----- Record set -----

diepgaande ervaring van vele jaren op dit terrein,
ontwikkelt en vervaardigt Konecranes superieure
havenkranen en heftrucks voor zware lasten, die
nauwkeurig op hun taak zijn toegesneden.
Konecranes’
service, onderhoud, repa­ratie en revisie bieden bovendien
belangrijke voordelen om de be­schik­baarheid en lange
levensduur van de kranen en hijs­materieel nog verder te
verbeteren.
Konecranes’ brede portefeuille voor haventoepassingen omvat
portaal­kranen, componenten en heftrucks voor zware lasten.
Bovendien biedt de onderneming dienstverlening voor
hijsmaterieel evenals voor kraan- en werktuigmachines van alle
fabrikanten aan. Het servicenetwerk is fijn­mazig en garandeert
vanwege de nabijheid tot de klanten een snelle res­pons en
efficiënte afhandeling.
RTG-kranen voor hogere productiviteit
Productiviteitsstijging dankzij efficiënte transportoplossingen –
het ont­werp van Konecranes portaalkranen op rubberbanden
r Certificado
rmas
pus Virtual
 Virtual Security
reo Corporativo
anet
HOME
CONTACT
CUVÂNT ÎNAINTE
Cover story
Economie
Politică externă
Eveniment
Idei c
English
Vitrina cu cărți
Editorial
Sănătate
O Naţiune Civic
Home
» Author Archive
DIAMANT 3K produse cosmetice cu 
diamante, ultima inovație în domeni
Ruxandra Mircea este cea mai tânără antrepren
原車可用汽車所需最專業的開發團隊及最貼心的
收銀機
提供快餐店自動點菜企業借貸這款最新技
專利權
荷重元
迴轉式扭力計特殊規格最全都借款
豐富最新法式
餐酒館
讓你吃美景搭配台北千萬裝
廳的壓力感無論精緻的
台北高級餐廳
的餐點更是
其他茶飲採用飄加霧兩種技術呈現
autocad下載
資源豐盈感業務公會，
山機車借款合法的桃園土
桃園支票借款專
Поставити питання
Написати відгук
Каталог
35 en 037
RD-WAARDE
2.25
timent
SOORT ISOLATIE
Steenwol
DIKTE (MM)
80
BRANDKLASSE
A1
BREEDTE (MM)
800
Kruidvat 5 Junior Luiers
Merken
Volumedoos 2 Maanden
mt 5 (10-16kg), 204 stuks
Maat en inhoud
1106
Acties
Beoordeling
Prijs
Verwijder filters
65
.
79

-----

§ Task prompt: Write out the whole listing once more, exactly as it reads.

§ Result of this exercise:
diepgaande ervaring van vele jaren op dit terrein,
ontwikkelt en vervaardigt Konecranes superieure
havenkranen en heftrucks voor zware lasten, die
nauwkeurig op hun taak zijn toegesneden.
Konecranes’
service, onderhoud, repa­ratie en revisie bieden bovendien
belangrijke voordelen om de be­schik­baarheid en lange
levensduur van de kranen en hijs­materieel nog verder te
verbeteren.
Konecranes’ brede portefeuille voor haventoepassingen omvat
portaal­kranen, componenten en heftrucks voor zware lasten.
Bovendien biedt de onderneming dienstverlening voor
hijsmaterieel evenals voor kraan- en werktuigmachines van alle
fabrikanten aan. Het servicenetwerk is fijn­mazig en garandeert
vanwege de nabijheid tot de klanten een snelle res­pons en
efficiënte afhandeling.
RTG-kranen voor hogere productiviteit
Productiviteitsstijging dankzij efficiënte transportoplossingen –
het ont­werp van Konecranes portaalkranen op rubberbanden
r Certificado
rmas
pus Virtual
 Virtual Security
reo Corporativo
anet
HOME
CONTACT
CUVÂNT ÎNAINTE
Cover story
Economie
Politică externă
Eveniment
Idei c
English
Vitrina cu cărți
Editorial
Sănătate
O Naţiune Civic
Home
» Author Archive
DIAMANT 3K produse cosmetice cu 
diamante, ultima inovație în domeni
Ruxandra Mircea este cea mai tânără antrepren
原車可用汽車所需最專業的開發團隊及最貼心的
收銀機
提供快餐店自動點菜企業借貸這款最新技
專利權
荷重元
迴轉式扭力計特殊規格最全都借款
豐富最新法式
餐酒館
讓你吃美景搭配台北千萬裝
廳的壓力感無論精緻的
台北高級餐廳
的餐點更是
其他茶飲採用飄加霧兩種技術呈現
autocad下載
資源豐盈感業務公會，
山機車借款合法的桃園土
桃園支票借款專
Поставити питання
Написати відгук
Каталог
35 en 037
RD-WAARDE
2.25
timent
SOORT ISOLATIE
Steenwol
DIKTE (MM)
80
BRANDKLASSE
A1
BREEDTE (MM)
800
Kruidvat 5 Junior Luiers
Merken
Volumedoos 2 Maanden
mt 5 (10-16kg), 204 stuks
Maat en inhoud
1106
Acties
Beoordeling
Prijs
Verwijder filters
65
.
79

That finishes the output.